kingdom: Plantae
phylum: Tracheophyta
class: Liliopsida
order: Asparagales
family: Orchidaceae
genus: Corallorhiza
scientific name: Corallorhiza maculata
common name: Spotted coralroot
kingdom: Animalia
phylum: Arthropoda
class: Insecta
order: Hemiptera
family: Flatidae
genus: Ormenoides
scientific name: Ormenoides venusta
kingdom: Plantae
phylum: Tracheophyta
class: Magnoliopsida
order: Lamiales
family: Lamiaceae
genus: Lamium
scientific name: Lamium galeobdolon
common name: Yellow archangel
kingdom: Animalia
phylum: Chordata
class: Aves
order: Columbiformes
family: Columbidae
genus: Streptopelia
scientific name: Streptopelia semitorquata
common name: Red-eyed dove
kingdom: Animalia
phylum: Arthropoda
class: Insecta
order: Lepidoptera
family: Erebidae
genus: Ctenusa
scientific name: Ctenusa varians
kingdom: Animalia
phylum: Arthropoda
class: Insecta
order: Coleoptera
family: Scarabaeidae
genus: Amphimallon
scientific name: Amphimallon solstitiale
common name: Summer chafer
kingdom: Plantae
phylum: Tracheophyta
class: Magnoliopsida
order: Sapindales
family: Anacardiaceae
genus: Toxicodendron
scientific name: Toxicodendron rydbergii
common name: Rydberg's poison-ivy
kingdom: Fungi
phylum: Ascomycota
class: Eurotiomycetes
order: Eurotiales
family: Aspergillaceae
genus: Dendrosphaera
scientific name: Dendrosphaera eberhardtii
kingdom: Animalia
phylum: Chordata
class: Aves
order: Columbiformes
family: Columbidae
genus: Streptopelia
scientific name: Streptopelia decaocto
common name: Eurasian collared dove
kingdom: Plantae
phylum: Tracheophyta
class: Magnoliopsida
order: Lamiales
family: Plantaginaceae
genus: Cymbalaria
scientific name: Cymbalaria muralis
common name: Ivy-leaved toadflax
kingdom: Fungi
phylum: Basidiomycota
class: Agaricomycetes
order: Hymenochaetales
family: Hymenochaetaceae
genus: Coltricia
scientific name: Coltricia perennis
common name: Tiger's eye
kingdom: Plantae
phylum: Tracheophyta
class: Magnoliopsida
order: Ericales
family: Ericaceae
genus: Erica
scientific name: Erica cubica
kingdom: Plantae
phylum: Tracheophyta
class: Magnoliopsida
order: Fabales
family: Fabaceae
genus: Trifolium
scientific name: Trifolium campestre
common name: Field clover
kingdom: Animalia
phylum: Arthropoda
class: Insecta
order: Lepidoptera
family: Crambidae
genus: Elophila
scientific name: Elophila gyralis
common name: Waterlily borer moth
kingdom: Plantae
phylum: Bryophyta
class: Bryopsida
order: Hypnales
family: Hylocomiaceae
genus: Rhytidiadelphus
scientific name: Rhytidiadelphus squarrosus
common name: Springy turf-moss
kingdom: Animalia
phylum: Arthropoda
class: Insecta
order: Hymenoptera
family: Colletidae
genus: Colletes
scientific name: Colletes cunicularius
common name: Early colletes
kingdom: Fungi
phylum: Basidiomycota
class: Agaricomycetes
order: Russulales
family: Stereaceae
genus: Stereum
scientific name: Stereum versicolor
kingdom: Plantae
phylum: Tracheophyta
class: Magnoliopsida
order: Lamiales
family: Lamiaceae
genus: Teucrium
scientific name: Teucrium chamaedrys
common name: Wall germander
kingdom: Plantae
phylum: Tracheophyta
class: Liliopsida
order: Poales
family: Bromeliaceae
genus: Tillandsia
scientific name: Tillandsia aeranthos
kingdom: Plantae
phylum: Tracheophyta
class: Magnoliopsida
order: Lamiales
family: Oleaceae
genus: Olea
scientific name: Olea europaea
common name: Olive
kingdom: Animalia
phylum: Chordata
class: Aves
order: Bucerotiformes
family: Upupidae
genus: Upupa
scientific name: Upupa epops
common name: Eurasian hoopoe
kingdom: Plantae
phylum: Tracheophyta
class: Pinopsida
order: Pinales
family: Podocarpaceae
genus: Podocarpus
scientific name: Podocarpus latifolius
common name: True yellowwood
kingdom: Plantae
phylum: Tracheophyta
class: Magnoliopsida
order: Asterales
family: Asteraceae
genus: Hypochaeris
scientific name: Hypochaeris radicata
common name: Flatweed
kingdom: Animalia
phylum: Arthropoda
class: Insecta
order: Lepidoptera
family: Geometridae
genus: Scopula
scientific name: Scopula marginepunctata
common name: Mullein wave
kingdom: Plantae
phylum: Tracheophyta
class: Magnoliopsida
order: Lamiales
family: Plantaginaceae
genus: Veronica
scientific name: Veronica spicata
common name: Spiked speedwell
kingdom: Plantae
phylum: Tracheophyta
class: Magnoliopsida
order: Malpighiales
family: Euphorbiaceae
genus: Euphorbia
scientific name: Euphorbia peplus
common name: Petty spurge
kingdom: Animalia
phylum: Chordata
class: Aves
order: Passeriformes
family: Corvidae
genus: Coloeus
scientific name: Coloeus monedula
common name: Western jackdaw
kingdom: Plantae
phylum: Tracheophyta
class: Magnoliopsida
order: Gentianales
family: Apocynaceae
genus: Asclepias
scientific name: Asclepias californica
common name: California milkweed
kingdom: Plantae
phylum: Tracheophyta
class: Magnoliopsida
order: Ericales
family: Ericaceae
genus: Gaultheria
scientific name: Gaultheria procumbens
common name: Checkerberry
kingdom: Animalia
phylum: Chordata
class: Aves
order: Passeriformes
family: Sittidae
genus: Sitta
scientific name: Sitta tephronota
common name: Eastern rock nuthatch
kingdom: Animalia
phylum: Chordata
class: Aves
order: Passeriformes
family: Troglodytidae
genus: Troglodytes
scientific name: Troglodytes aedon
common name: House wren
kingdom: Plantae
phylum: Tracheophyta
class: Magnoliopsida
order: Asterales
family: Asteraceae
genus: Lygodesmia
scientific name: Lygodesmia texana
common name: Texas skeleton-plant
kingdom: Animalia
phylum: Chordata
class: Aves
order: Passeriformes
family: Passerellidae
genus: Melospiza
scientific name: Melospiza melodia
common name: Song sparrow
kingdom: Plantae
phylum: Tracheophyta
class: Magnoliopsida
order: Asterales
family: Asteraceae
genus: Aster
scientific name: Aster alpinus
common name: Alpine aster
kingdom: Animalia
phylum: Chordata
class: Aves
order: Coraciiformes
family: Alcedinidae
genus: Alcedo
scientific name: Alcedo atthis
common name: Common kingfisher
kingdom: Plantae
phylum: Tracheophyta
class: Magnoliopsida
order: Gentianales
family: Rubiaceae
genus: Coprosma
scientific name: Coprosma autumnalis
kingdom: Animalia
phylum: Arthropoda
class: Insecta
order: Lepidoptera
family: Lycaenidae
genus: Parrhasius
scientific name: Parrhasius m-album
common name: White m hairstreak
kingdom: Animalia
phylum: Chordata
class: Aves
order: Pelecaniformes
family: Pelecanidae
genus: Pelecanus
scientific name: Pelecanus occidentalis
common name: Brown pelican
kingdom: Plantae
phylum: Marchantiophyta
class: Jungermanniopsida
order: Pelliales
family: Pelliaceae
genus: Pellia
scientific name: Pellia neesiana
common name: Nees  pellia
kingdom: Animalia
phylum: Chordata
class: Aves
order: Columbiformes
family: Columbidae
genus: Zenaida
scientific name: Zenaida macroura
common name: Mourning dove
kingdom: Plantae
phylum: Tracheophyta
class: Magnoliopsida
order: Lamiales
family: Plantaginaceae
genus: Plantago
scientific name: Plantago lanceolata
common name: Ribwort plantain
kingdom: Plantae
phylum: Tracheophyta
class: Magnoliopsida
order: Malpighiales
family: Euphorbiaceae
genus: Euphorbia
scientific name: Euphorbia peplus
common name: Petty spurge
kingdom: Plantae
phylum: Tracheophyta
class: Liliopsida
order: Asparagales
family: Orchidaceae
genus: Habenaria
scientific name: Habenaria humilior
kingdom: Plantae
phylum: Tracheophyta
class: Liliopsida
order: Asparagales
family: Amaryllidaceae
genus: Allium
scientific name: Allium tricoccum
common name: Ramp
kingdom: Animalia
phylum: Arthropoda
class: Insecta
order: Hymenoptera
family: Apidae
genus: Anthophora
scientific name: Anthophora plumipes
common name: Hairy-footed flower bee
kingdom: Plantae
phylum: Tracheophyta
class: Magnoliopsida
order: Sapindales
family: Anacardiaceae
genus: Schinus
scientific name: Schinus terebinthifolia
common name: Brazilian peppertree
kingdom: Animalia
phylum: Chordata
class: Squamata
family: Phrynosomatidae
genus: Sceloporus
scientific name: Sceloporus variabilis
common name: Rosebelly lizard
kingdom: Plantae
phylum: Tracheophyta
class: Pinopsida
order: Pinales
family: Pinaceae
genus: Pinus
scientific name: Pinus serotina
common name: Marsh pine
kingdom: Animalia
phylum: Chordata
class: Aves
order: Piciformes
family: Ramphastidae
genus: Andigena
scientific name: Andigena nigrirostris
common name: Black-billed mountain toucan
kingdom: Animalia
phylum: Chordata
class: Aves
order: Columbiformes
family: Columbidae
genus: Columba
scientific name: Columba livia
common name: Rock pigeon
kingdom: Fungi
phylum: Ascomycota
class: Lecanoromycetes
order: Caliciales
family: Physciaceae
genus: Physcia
==============================
Aim of the task: In the records above, render the lines from the line with "genus: Teucrium" to the line with "scientific name: Hypochaeris radicata", both included, as a JSON list of strings with one string per line and blank lines left out.

In response:
[
  "genus: Teucrium",
  "scientific name: Teucrium chamaedrys",
  "common name: Wall germander",
  "kingdom: Plantae",
  "phylum: Tracheophyta",
  "class: Liliopsida",
  "order: Poales",
  "family: Bromeliaceae",
  "genus: Tillandsia",
  "scientific name: Tillandsia aeranthos",
  "kingdom: Plantae",
  "phylum: Tracheophyta",
  "class: Magnoliopsida",
  "order: Lamiales",
  "family: Oleaceae",
  "genus: Olea",
  "scientific name: Olea europaea",
  "common name: Olive",
  "kingdom: Animalia",
  "phylum: Chordata",
  "class: Aves",
  "order: Bucerotiformes",
  "family: Upupidae",
  "genus: Upupa",
  "scientific name: Upupa epops",
  "common name: Eurasian hoopoe",
  "kingdom: Plantae",
  "phylum: Tracheophyta",
  "class: Pinopsida",
  "order: Pinales",
  "family: Podocarpaceae",
  "genus: Podocarpus",
  "scientific name: Podocarpus latifolius",
  "common name: True yellowwood",
  "kingdom: Plantae",
  "phylum: Tracheophyta",
  "class: Magnoliopsida",
  "order: Asterales",
  "family: Asteraceae",
  "genus: Hypochaeris",
  "scientific name: Hypochaeris radicata"
]